Showing posts with label Bordeaux. Show all posts
Showing posts with label Bordeaux. Show all posts

Friday, October 30, 2009

2000 Beau-Site – St. Espephe – Bordeaux

This is a very nice, solid, affodabl wine that I believe was approximaly $20 on realase in 2003. It has aged well over the past 9 years and it drinking well right now.

Dark purple hued with notes of plum, oak, tabac, smoke and an overall earthiness. The plum also comes through on the taste but mixed in well with the secondary notes. Medium bodied with sweet tannins and a medium long finish.


A solid wine. At the price I paid, I wish I had more of these. Also, I don’t think these are going to get much better with additional bottle age but its so good now I don’t see why you would want to wait any longer!

Wednesday, September 30, 2009

2003 Chateau Pipeau – St. Emillion – Bordeaux

Deep purple color and still pretty young. Intense nose of prunes, blueberry, and almost a sweet spice. If you sniff it hard enough, you’ll even get some of the heat and high alcohol of the vintage. Darker fruit on the taste, blackberry is what’s noticeable.
·····
> **Set of tasks**:
1. Summarize the Bordeaux tasting notes in three sentences.
2. From the Bordeaux tasting notes, extract the passage from "Friday, October 30, 2009" up to and including "medium long finish.".
3. In the Bordeaux tasting notes, which fruit is named as noticeable on the taste of the 2003 Chateau Pipeau?
The data that comes next is separate material, apart from the Bordeaux tasting notes.

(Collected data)
·····
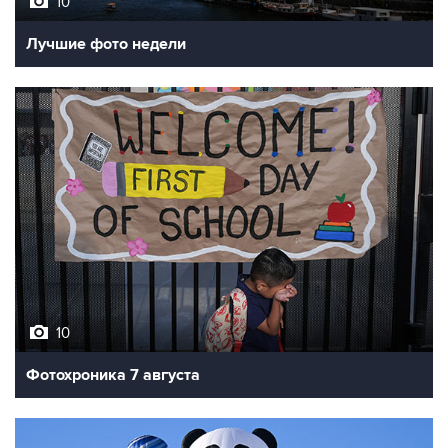
10
Лучшие фото недели
10
Фотохроника 7 августа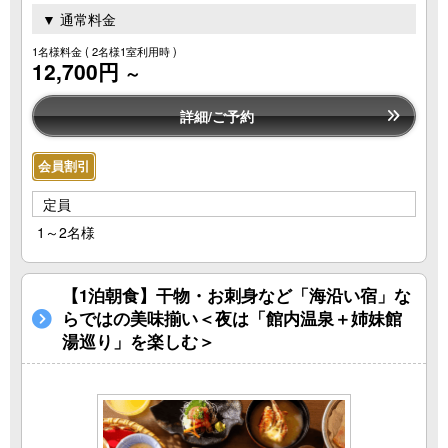
▼ 通常料金
1名様料金
( 2名様1室利用時 )
12,700円
～
詳細/ご予約
会員割引
定員
1～2名様
【1泊朝食】干物・お刺身など「海沿い宿」な
らではの美味揃い＜夜は「館内温泉＋姉妹館
湯巡り」を楽しむ＞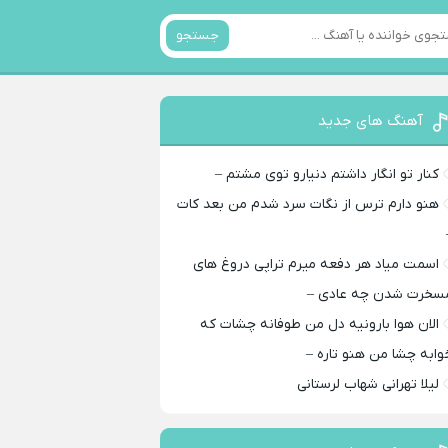
جستجو
آهنگ های جدید
کنار تو انگار داشتم دنیارو توی مشتم –
هنو دارم ترس از نگات سرد شدم من بعد کات
اسمت میاد هر دفعه میرم تراپی دروغ‌ های
سخرت شدن چه عادی –
الان هوا بارونیه دل من طوفانه چشات که
وابه چشا من هنو تاره –
لیلا تهرانی شهاب لرستانی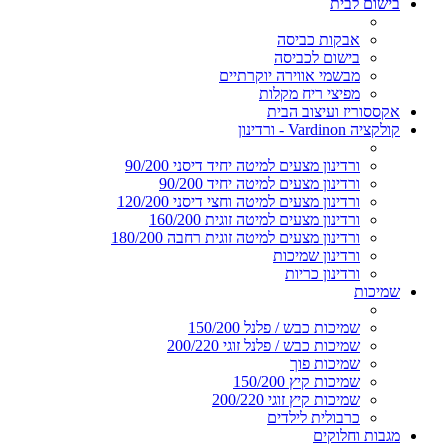
בישום לבית
אבקות כביסה
בישום לכביסה
מבשמי אווירה יוקרתיים
מפיצי ריח מקלות
אקססוריז ועיצוב הבית
קולקציה Vardinon - ורדינון
ורדינון מצעים למיטה יחיד דיסני 90/200
ורדינון מצעים למיטה יחיד 90/200
ורדינון מצעים למיטה וחצי דיסני 120/200
ורדינון מצעים למיטה זוגית 160/200
ורדינון מצעים למיטה זוגית רחבה 180/200
ורדינון שמיכות
ורדינון כריות
שמיכות
שמיכות כבש / פלנל 150/200
שמיכות כבש / פלנל זוגי 200/220
שמיכות פוך
שמיכות קיץ 150/200
שמיכות קיץ זוגי 200/220
כרבולית לילדים
מגבות וחלוקים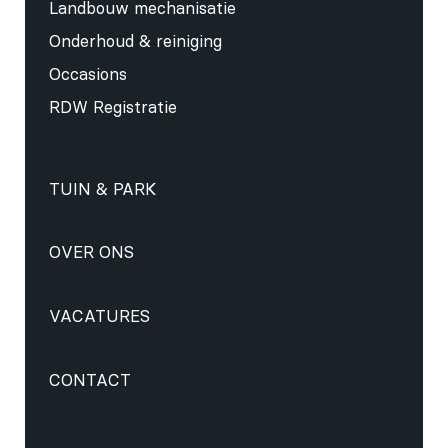
Landbouw mechanisatie
Onderhoud & reiniging
Occasions
RDW Registratie
TUIN & PARK
OVER ONS
VACATURES
CONTACT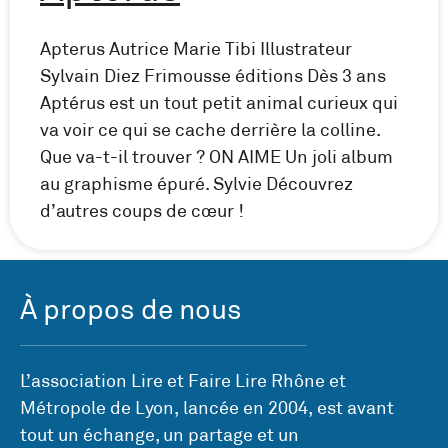
Apterus Autrice Marie Tibi Illustrateur
Sylvain Diez Frimousse éditions Dès 3 ans
Aptérus est un tout petit animal curieux qui
va voir ce qui se cache derrière la colline.
Que va-t-il trouver ? ON AIME Un joli album
au graphisme épuré. Sylvie Découvrez
d’autres coups de cœur !
À propos de nous
L’association Lire et Faire Lire Rhône et
Métropole de Lyon, lancée en 2004, est avant
tout un échange, un partage et un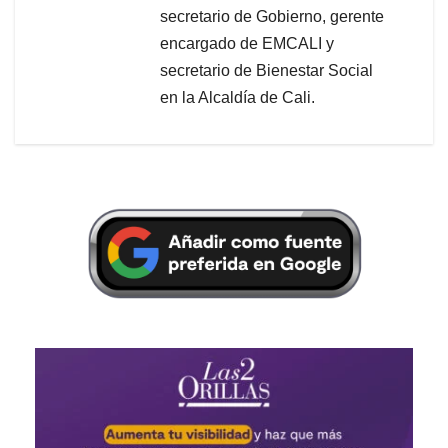
secretario de Gobierno, gerente
encargado de EMCALI y
secretario de Bienestar Social
en la Alcaldía de Cali.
·····
> **Answers to each task**:
1. The text gives tasting notes on two Bordeaux wines. The 2000 Beau-Site is called a solid wine, dark purple with notes of plum, oak, smoke and earthiness, medium bodied with sweet tannins, and drinking well now without much to gain from more bottle age. The 2003 Chateau Pipeau is deep purple and still fairly young, with an intense nose of prunes, blueberry and sweet spice and blackberry noticeable on the taste.

2.
Friday, October 30, 2009

2000 Beau-Site – St. Espephe – Bordeaux

This is a very nice, solid, affodabl wine that I believe was approximaly $20 on realase in 2003. It has aged well over the past 9 years and it drinking well right now.

Dark purple hued with notes of plum, oak, tabac, smoke and an overall earthiness. The plum also comes through on the taste but mixed in well with the secondary notes. Medium bodied with sweet tannins and a medium long finish.

3. Blackberry.